Collected data:

________________________________________

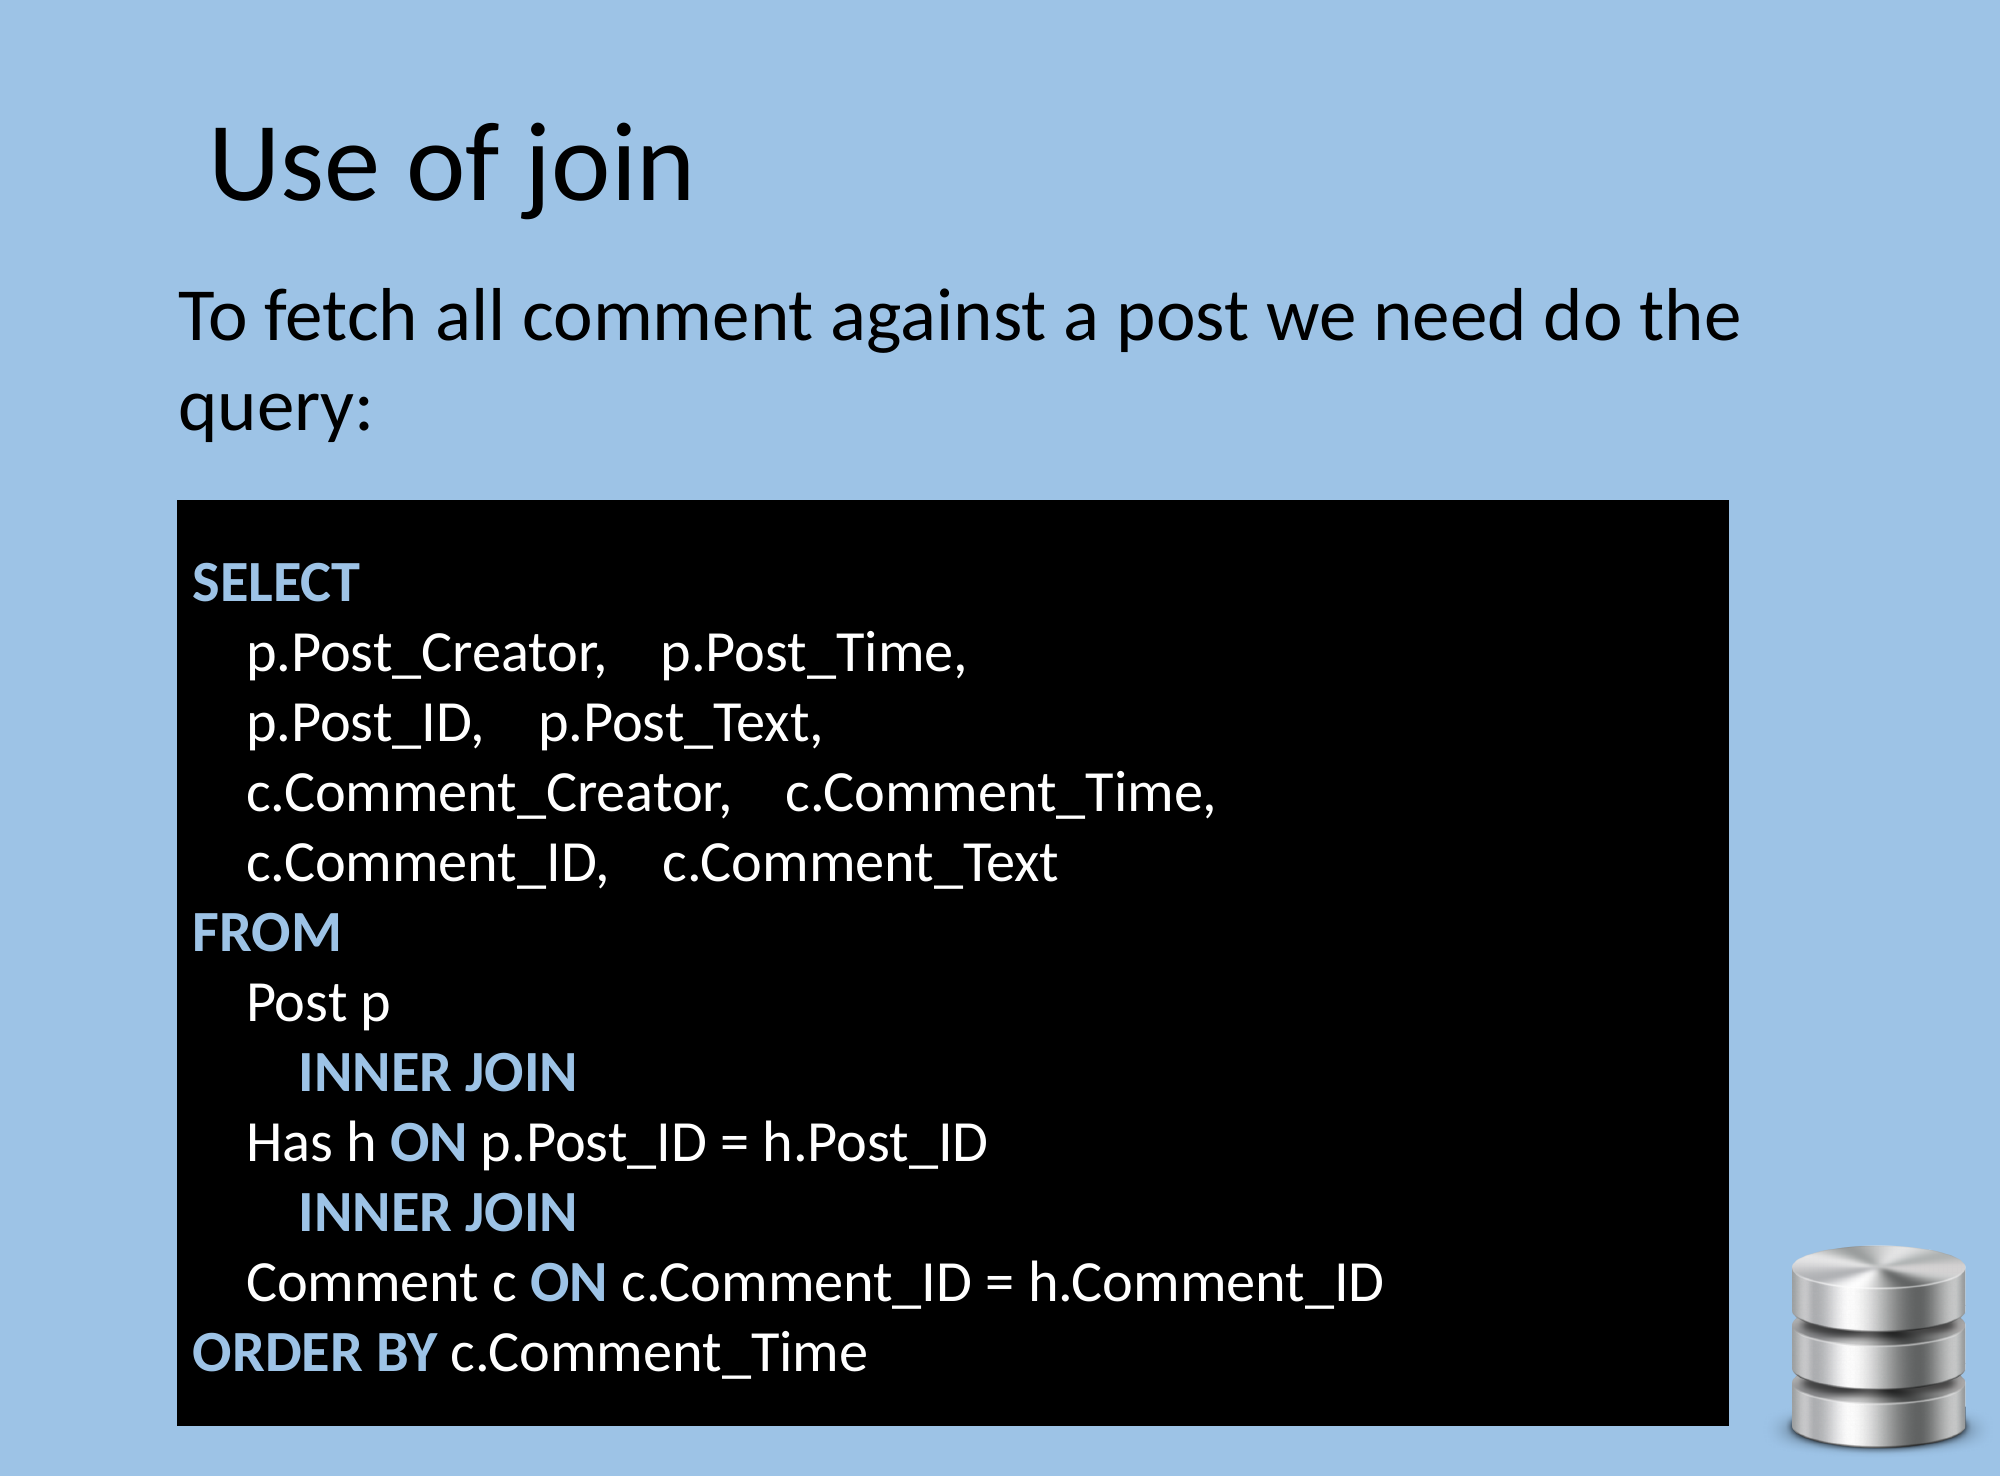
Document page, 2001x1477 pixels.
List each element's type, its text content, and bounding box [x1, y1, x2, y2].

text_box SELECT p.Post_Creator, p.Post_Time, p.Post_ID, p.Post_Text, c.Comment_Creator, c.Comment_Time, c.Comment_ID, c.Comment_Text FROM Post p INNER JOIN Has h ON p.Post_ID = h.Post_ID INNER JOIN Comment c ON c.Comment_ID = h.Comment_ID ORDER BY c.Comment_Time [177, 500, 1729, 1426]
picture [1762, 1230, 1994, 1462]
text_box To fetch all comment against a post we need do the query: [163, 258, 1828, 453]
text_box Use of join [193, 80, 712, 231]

________________________________________

Problem requirements: Could you repeat all of the data exactly, minus the pictures?

Response area:
Document page, 2001x1477 pixels.
List each element's type, its text content, and bounding box [x1, y1, x2, y2].

text_box SELECT p.Post_Creator, p.Post_Time, p.Post_ID, p.Post_Text, c.Comment_Creator, c.Comment_Time, c.Comment_ID, c.Comment_Text FROM Post p INNER JOIN Has h ON p.Post_ID = h.Post_ID INNER JOIN Comment c ON c.Comment_ID = h.Comment_ID ORDER BY c.Comment_Time [177, 500, 1729, 1426]
picture [1762, 1230, 1994, 1462]
text_box To fetch all comment against a post we need do the query: [163, 258, 1828, 453]
text_box Use of join [193, 80, 712, 231]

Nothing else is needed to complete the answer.